## Source information
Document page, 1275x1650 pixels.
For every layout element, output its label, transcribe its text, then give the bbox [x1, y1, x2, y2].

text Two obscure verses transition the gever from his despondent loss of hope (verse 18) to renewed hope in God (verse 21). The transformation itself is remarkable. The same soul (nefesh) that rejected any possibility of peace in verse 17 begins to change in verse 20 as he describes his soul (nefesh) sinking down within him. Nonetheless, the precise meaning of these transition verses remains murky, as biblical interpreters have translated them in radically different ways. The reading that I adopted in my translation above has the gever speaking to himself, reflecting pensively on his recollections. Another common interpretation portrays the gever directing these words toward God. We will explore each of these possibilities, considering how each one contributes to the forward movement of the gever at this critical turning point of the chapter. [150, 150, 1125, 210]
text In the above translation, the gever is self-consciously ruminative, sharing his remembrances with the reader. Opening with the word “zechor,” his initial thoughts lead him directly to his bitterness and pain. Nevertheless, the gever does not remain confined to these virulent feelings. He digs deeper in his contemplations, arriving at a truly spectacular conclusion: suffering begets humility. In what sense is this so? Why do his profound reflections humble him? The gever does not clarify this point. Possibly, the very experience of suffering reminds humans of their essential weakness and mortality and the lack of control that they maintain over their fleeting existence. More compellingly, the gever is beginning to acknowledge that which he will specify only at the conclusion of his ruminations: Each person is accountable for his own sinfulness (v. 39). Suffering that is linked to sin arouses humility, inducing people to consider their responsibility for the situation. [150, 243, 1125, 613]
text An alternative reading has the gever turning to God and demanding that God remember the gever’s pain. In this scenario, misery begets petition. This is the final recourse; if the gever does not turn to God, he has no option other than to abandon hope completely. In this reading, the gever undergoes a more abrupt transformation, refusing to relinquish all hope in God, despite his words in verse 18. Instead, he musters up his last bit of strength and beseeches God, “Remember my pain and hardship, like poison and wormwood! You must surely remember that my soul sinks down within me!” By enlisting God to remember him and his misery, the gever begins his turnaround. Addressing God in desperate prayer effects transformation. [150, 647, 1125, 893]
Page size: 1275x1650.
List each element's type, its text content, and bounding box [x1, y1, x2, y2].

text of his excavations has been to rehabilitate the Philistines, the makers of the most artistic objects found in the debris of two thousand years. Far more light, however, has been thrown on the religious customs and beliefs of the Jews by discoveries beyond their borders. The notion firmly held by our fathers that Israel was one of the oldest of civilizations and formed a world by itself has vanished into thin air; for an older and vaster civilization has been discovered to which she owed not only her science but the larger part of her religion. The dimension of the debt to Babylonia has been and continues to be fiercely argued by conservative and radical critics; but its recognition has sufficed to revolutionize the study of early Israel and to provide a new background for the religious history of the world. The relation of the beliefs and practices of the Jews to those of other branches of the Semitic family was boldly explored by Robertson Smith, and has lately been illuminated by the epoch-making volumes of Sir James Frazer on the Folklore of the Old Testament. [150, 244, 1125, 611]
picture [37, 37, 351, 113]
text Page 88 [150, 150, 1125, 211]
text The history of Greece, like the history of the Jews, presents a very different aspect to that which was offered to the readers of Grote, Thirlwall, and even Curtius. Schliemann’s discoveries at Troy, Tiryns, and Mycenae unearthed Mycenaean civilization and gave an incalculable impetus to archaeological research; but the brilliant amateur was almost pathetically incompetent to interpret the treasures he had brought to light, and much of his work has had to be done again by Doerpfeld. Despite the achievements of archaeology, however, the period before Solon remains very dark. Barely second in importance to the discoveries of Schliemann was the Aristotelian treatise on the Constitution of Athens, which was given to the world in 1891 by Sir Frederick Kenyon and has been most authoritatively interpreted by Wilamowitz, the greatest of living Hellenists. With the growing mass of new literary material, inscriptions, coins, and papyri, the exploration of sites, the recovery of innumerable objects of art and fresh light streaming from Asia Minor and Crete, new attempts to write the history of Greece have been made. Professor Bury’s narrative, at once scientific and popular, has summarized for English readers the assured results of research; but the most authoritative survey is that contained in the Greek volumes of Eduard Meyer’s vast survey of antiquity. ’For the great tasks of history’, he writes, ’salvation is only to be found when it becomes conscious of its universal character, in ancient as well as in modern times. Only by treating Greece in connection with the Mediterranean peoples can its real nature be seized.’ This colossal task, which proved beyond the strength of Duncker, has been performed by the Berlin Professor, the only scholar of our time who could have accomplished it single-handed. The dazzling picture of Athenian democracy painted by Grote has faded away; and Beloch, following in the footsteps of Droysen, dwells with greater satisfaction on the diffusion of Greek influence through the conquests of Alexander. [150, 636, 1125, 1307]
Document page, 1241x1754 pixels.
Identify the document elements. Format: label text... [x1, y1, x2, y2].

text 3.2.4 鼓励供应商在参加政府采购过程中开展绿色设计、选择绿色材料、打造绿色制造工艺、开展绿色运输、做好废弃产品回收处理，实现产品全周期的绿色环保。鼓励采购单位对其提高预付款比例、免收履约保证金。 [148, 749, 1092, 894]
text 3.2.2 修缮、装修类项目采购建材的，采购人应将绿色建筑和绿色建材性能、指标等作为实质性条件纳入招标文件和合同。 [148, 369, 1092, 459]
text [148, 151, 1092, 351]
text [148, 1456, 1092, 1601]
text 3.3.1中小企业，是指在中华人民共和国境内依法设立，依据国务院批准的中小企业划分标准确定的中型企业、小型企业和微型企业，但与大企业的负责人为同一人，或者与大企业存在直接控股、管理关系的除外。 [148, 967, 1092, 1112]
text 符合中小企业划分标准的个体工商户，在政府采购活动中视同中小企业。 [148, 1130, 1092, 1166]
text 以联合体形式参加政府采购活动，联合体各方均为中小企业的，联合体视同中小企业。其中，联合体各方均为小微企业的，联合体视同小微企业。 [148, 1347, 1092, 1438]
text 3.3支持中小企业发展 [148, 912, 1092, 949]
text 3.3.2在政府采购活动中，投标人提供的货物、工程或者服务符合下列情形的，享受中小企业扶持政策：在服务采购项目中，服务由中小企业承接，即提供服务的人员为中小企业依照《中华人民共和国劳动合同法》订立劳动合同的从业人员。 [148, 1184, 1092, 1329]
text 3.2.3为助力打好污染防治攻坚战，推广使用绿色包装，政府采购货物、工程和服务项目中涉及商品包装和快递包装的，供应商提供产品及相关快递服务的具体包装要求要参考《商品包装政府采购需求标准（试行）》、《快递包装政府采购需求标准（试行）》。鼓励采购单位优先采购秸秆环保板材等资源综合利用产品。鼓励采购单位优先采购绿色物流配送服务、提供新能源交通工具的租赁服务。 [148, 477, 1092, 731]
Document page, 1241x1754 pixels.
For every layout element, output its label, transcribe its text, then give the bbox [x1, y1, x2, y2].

## Task goal
Restate the records above verbatim, omitting no line.

## Output for this exercise
Document page, 1275x1650 pixels.
For every layout element, output its label, transcribe its text, then give the bbox [x1, y1, x2, y2].

text Two obscure verses transition the gever from his despondent loss of hope (verse 18) to renewed hope in God (verse 21). The transformation itself is remarkable. The same soul (nefesh) that rejected any possibility of peace in verse 17 begins to change in verse 20 as he describes his soul (nefesh) sinking down within him. Nonetheless, the precise meaning of these transition verses remains murky, as biblical interpreters have translated them in radically different ways. The reading that I adopted in my translation above has the gever speaking to himself, reflecting pensively on his recollections. Another common interpretation portrays the gever directing these words toward God. We will explore each of these possibilities, considering how each one contributes to the forward movement of the gever at this critical turning point of the chapter. [150, 150, 1125, 210]
text In the above translation, the gever is self-consciously ruminative, sharing his remembrances with the reader. Opening with the word “zechor,” his initial thoughts lead him directly to his bitterness and pain. Nevertheless, the gever does not remain confined to these virulent feelings. He digs deeper in his contemplations, arriving at a truly spectacular conclusion: suffering begets humility. In what sense is this so? Why do his profound reflections humble him? The gever does not clarify this point. Possibly, the very experience of suffering reminds humans of their essential weakness and mortality and the lack of control that they maintain over their fleeting existence. More compellingly, the gever is beginning to acknowledge that which he will specify only at the conclusion of his ruminations: Each person is accountable for his own sinfulness (v. 39). Suffering that is linked to sin arouses humility, inducing people to consider their responsibility for the situation. [150, 243, 1125, 613]
text An alternative reading has the gever turning to God and demanding that God remember the gever’s pain. In this scenario, misery begets petition. This is the final recourse; if the gever does not turn to God, he has no option other than to abandon hope completely. In this reading, the gever undergoes a more abrupt transformation, refusing to relinquish all hope in God, despite his words in verse 18. Instead, he musters up his last bit of strength and beseeches God, “Remember my pain and hardship, like poison and wormwood! You must surely remember that my soul sinks down within me!” By enlisting God to remember him and his misery, the gever begins his turnaround. Addressing God in desperate prayer effects transformation. [150, 647, 1125, 893]
Page size: 1275x1650.
List each element's type, its text content, and bounding box [x1, y1, x2, y2].

text of his excavations has been to rehabilitate the Philistines, the makers of the most artistic objects found in the debris of two thousand years. Far more light, however, has been thrown on the religious customs and beliefs of the Jews by discoveries beyond their borders. The notion firmly held by our fathers that Israel was one of the oldest of civilizations and formed a world by itself has vanished into thin air; for an older and vaster civilization has been discovered to which she owed not only her science but the larger part of her religion. The dimension of the debt to Babylonia has been and continues to be fiercely argued by conservative and radical critics; but its recognition has sufficed to revolutionize the study of early Israel and to provide a new background for the religious history of the world. The relation of the beliefs and practices of the Jews to those of other branches of the Semitic family was boldly explored by Robertson Smith, and has lately been illuminated by the epoch-making volumes of Sir James Frazer on the Folklore of the Old Testament. [150, 244, 1125, 611]
picture [37, 37, 351, 113]
text Page 88 [150, 150, 1125, 211]
text The history of Greece, like the history of the Jews, presents a very different aspect to that which was offered to the readers of Grote, Thirlwall, and even Curtius. Schliemann’s discoveries at Troy, Tiryns, and Mycenae unearthed Mycenaean civilization and gave an incalculable impetus to archaeological research; but the brilliant amateur was almost pathetically incompetent to interpret the treasures he had brought to light, and much of his work has had to be done again by Doerpfeld. Despite the achievements of archaeology, however, the period before Solon remains very dark. Barely second in importance to the discoveries of Schliemann was the Aristotelian treatise on the Constitution of Athens, which was given to the world in 1891 by Sir Frederick Kenyon and has been most authoritatively interpreted by Wilamowitz, the greatest of living Hellenists. With the growing mass of new literary material, inscriptions, coins, and papyri, the exploration of sites, the recovery of innumerable objects of art and fresh light streaming from Asia Minor and Crete, new attempts to write the history of Greece have been made. Professor Bury’s narrative, at once scientific and popular, has summarized for English readers the assured results of research; but the most authoritative survey is that contained in the Greek volumes of Eduard Meyer’s vast survey of antiquity. ’For the great tasks of history’, he writes, ’salvation is only to be found when it becomes conscious of its universal character, in ancient as well as in modern times. Only by treating Greece in connection with the Mediterranean peoples can its real nature be seized.’ This colossal task, which proved beyond the strength of Duncker, has been performed by the Berlin Professor, the only scholar of our time who could have accomplished it single-handed. The dazzling picture of Athenian democracy painted by Grote has faded away; and Beloch, following in the footsteps of Droysen, dwells with greater satisfaction on the diffusion of Greek influence through the conquests of Alexander. [150, 636, 1125, 1307]
Document page, 1241x1754 pixels.
Identify the document elements. Format: label text... [x1, y1, x2, y2].

text 3.2.4 鼓励供应商在参加政府采购过程中开展绿色设计、选择绿色材料、打造绿色制造工艺、开展绿色运输、做好废弃产品回收处理，实现产品全周期的绿色环保。鼓励采购单位对其提高预付款比例、免收履约保证金。 [148, 749, 1092, 894]
text 3.2.2 修缮、装修类项目采购建材的，采购人应将绿色建筑和绿色建材性能、指标等作为实质性条件纳入招标文件和合同。 [148, 369, 1092, 459]
text [148, 151, 1092, 351]
text [148, 1456, 1092, 1601]
text 3.3.1中小企业，是指在中华人民共和国境内依法设立，依据国务院批准的中小企业划分标准确定的中型企业、小型企业和微型企业，但与大企业的负责人为同一人，或者与大企业存在直接控股、管理关系的除外。 [148, 967, 1092, 1112]
text 符合中小企业划分标准的个体工商户，在政府采购活动中视同中小企业。 [148, 1130, 1092, 1166]
text 以联合体形式参加政府采购活动，联合体各方均为中小企业的，联合体视同中小企业。其中，联合体各方均为小微企业的，联合体视同小微企业。 [148, 1347, 1092, 1438]
text 3.3支持中小企业发展 [148, 912, 1092, 949]
text 3.3.2在政府采购活动中，投标人提供的货物、工程或者服务符合下列情形的，享受中小企业扶持政策：在服务采购项目中，服务由中小企业承接，即提供服务的人员为中小企业依照《中华人民共和国劳动合同法》订立劳动合同的从业人员。 [148, 1184, 1092, 1329]
text 3.2.3为助力打好污染防治攻坚战，推广使用绿色包装，政府采购货物、工程和服务项目中涉及商品包装和快递包装的，供应商提供产品及相关快递服务的具体包装要求要参考《商品包装政府采购需求标准（试行）》、《快递包装政府采购需求标准（试行）》。鼓励采购单位优先采购秸秆环保板材等资源综合利用产品。鼓励采购单位优先采购绿色物流配送服务、提供新能源交通工具的租赁服务。 [148, 477, 1092, 731]
Document page, 1241x1754 pixels.
For every layout element, output its label, transcribe its text, then give the bbox [x1, y1, x2, y2].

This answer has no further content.